Did you happen to see this wonderful piece over at Wired titled 'The Oldest Trees on the Planet"? Wouldn't it be fun to be able to stop everything and just go and take a look, from a distance even, at each of these trees? I know I'd love to do that.
I'm back in the Airstream.
During my last evening in Virginia, before neighbors arrived for dinner, I took a few more images of my Mother's daffodils - I can't seem to get enough of them. After dinner, a neighbor and I played my father and the neighbor's spouse in a game of canasta (the 'men' vs the 'women') - the only card game that my family remained addicted to over the years. The three of us weren't sure how my father would do, but he always loved to play, so we thought we'd give it a try.
My father's team won. He played perfectly. Actually, if you know anything about the game, he even had a concealed canasta one game - which of course means that he strategized. And of course he was thrilled that his team won.
What can I say?
The mind is a freaky thing. I don't claim to understand it.
According to my observations, I think that my Mom's garden has at least 15 or more daffodil varieties: these four, these eight, plus I know of three others that I don't have images of (thalia, another larger all white one, and another one that is totally unfamiliar to me - it's almost speckled).
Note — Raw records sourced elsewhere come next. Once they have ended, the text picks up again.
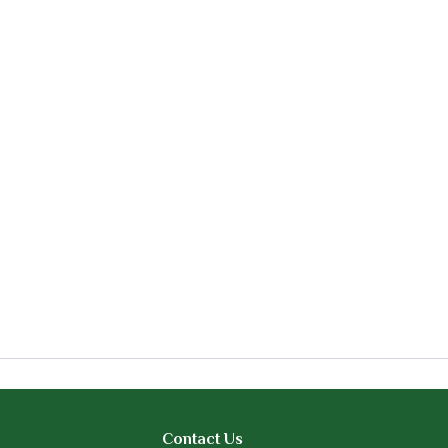
Contact Us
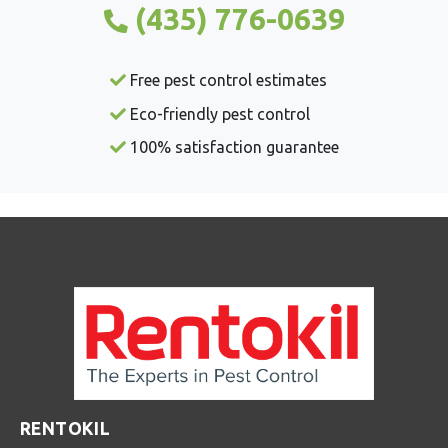
(435) 776-0639
Free pest control estimates
Eco-friendly pest control
100% satisfaction guarantee
RENTOKIL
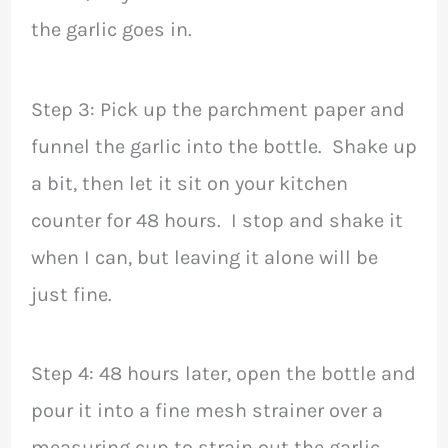
the garlic goes in.
Step 3: Pick up the parchment paper and
funnel the garlic into the bottle. Shake up
a bit, then let it sit on your kitchen
counter for 48 hours. I stop and shake it
when I can, but leaving it alone will be
just fine.
Step 4: 48 hours later, open the bottle and
pour it into a fine mesh strainer over a
measuring cup to strain out the garlic.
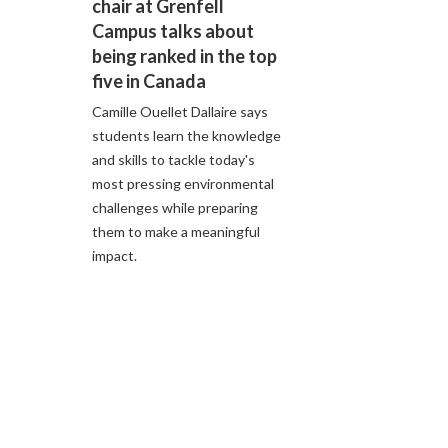
chair at Grenfell
Campus talks about
being ranked in the top
five in Canada
Camille Ouellet Dallaire says
students learn the knowledge
and skills to tackle today's
most pressing environmental
challenges while preparing
them to make a meaningful
impact.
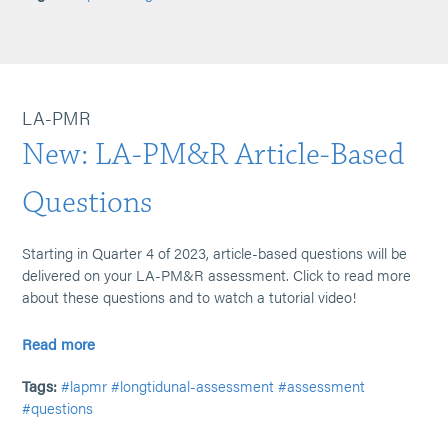
LA-PMR
New: LA-PM&R Article-Based
Questions
Starting in Quarter 4 of 2023, article-based questions will be
delivered on your LA-PM&R assessment. Click to read more
about these questions and to watch a tutorial video!
Read more
Tags:
#lapmr
#longtidunal-assessment
#assessment
#questions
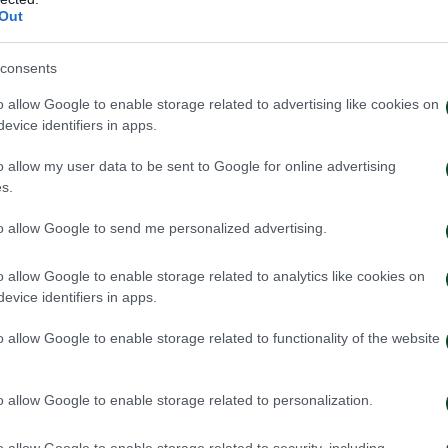
Out
S
consents
o allow Google to enable storage related to advertising like cookies on
evice identifiers in apps.
o allow my user data to be sent to Google for online advertising
s.
to allow Google to send me personalized advertising.
o allow Google to enable storage related to analytics like cookies on
evice identifiers in apps.
o allow Google to enable storage related to functionality of the website
o allow Google to enable storage related to personalization.
o allow Google to enable storage related to security, including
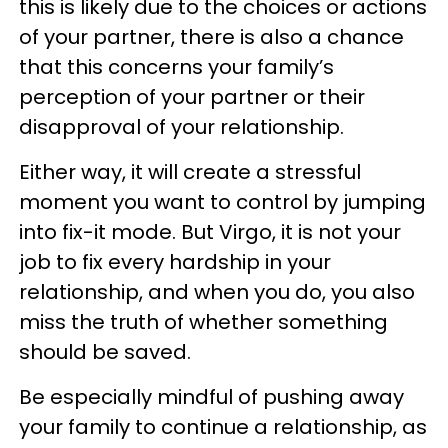
this is likely due to the choices or actions
of your partner, there is also a chance
that this concerns your family’s
perception of your partner or their
disapproval of your relationship.
Either way, it will create a stressful
moment you want to control by jumping
into fix-it mode. But Virgo, it is not your
job to fix every hardship in your
relationship, and when you do, you also
miss the truth of whether something
should be saved.
Be especially mindful of pushing away
your family to continue a relationship, as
~Mom's front garden daffodils in the early evening~
Today as I was driving out of Earlysville, heading back to South Carolina, I stopped briefly at the church (above) and the old white oak (where I've stopped before, at the end of December 2007 and again in December 2009). When the Charlottesville-Albemarle Airport expanded a number of years back, it obtained land that included an old church and the second largest white oak in Virginia. The church has always looked so nice, nestled in a grove of trees on the top of a small hill (to the right of the image, out of view, is the white oak). I always worried about this church - wondered how much life it had left, with the airport breathing down it's neck, and on this trip my father told me that they were now planning on moving it. Sometimes 'growth' (and not the plant kind) isn't the kind of change I like to see, but then, I also know that places like this airport don't care too much about what I think (for about a million reasons, many of them quite legitimate).
~Pleasant Grove Baptist Church, 1875~
Partway down the hill from the church is the white oak. If you look to the left of the white oak in the image above, you'll see a lighting structure that looks like part of a runway - I worry a little about this tree once the church is moved (and the trees around the church are taken down). I'm not sure what will protect it then. But then maybe I'll have to decide that this white oak is 'not on my worry list', a phrase that my Mom's sister reminded me of today when she called - a phrase that my mom would often use with her.
However, for now - this white oak is supposed to be protected by the airport. It does have a lovely view. Today was the first time I walked up the hill to see exactly what that view was, and I must say it's a nice one. Like that old General Store in Nortonsville, I could have just sat under that tree for awhile. But I had to get back to Charleston in order to rescue the Pointer Sisters from the Paw Plaza Hotel. Tonight they seem happy to be home...in fact, I'd say we all are.